Ayat di atas bahkan secara spesifik membuka ruang bagi kita yang telah terjerembab dalam lumpur dosa akibat lebih asik melampiaskan hawa nafsu, mendekati larangan-Nya, meminum khamar (miras dan narkoba), berzina, berjudi, membunuh, mendatangi dukun dan sebagainya.

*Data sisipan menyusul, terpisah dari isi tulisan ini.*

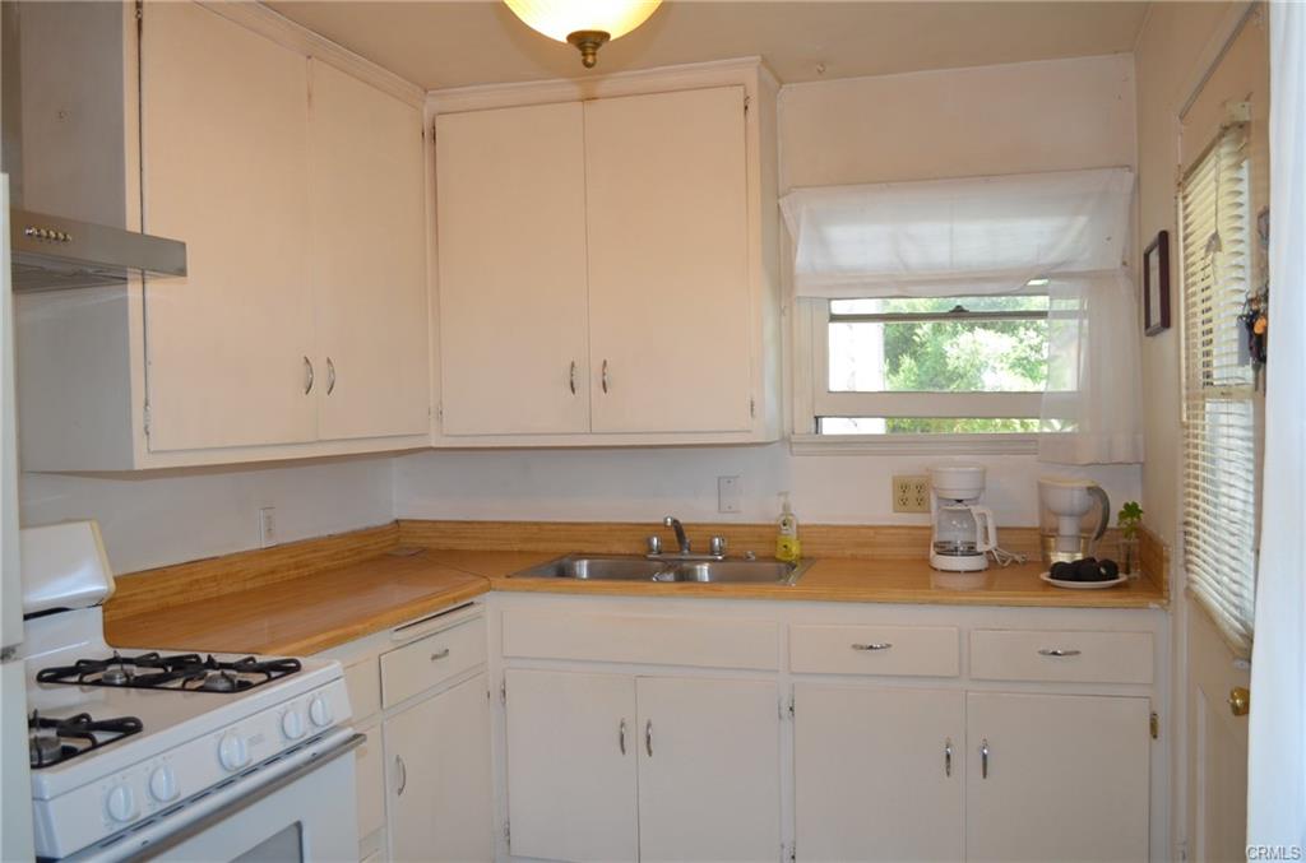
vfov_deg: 39.8
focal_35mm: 33
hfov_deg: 57.3
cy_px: 432
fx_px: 1194
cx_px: 653
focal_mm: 22
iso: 450
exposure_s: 1/60
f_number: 4
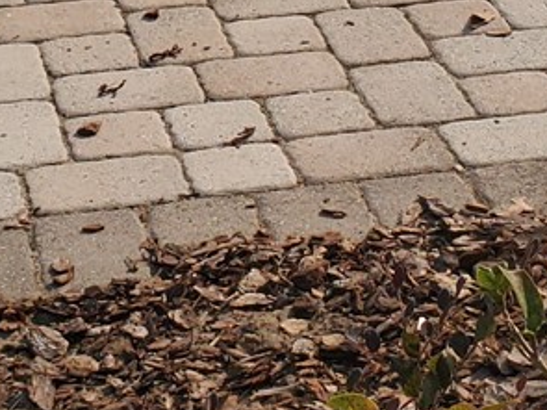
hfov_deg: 14.0
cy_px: -354
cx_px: 245
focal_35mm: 141
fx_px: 2227
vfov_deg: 9.9
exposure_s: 1/1889
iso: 50
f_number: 2.4
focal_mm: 4.3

Maka, jika kembali “menghadap” kepada-Nya dengan memohon ampunannya, berusaha maksimal mengerjakan amal shalih, maka Allah Swt akan menghamparkan keridhaan-Nya. Pada surah al-Qasas ayat 67 Allah Swt juga berfirman:
{ فَأَمَّا مَن تَابَ وَءَامَنَ وَعَمِلَ صَٰلِحٗا فَعَسَىٰٓ أَن يَكُونَ مِنَ ٱلۡمُفۡلِحِينَ }
“Maka adapun orang yang bertaubat dan beriman, serta mengerjakan kebajikan, maka mudah-mudahan dia termasuk orang yang beruntung.”
Pada ayat ini, Allah Swt menerangkan akan memberikan jalan menuju keberuntungan dunia akhirat bagi kita yang kembali (bertaubat) dengan menyesali kekhilafan kita dan atas dasar keinginan mendapatkan keridhaan-Nya karena iman kepada-Nya. Kemudian, dikukuhkan dengan melaksanakan amal kebajikan dengan mengerjakan perintah-Nya, menjauhi larangan-Nya.
Pada intinya, Allah Subhanahu Wa Ta’ala akan menerima taubat hamba yang bertaubat serta akan menerima amal shalih hamba-Nya yang beramal shalih. Kita bertaubat kepada-Nya dengan menyesali kelalaian, kealpaan, dan keburukan diri diungkapkan dalam bentuk istighfar (memohon ampunan-Nya).
Lalu, dikuatkan dengan memperbanyak amal shalih berupa amal ibadah ritual dan amal sosial sebagai bukti bahwa kita kembali kepada Allah Subhanahu Wa Ta’ala. Serta kembali mengharap rahmat, ampunan dan kebaikan-kebaikan-Nya didunia dan akhirat.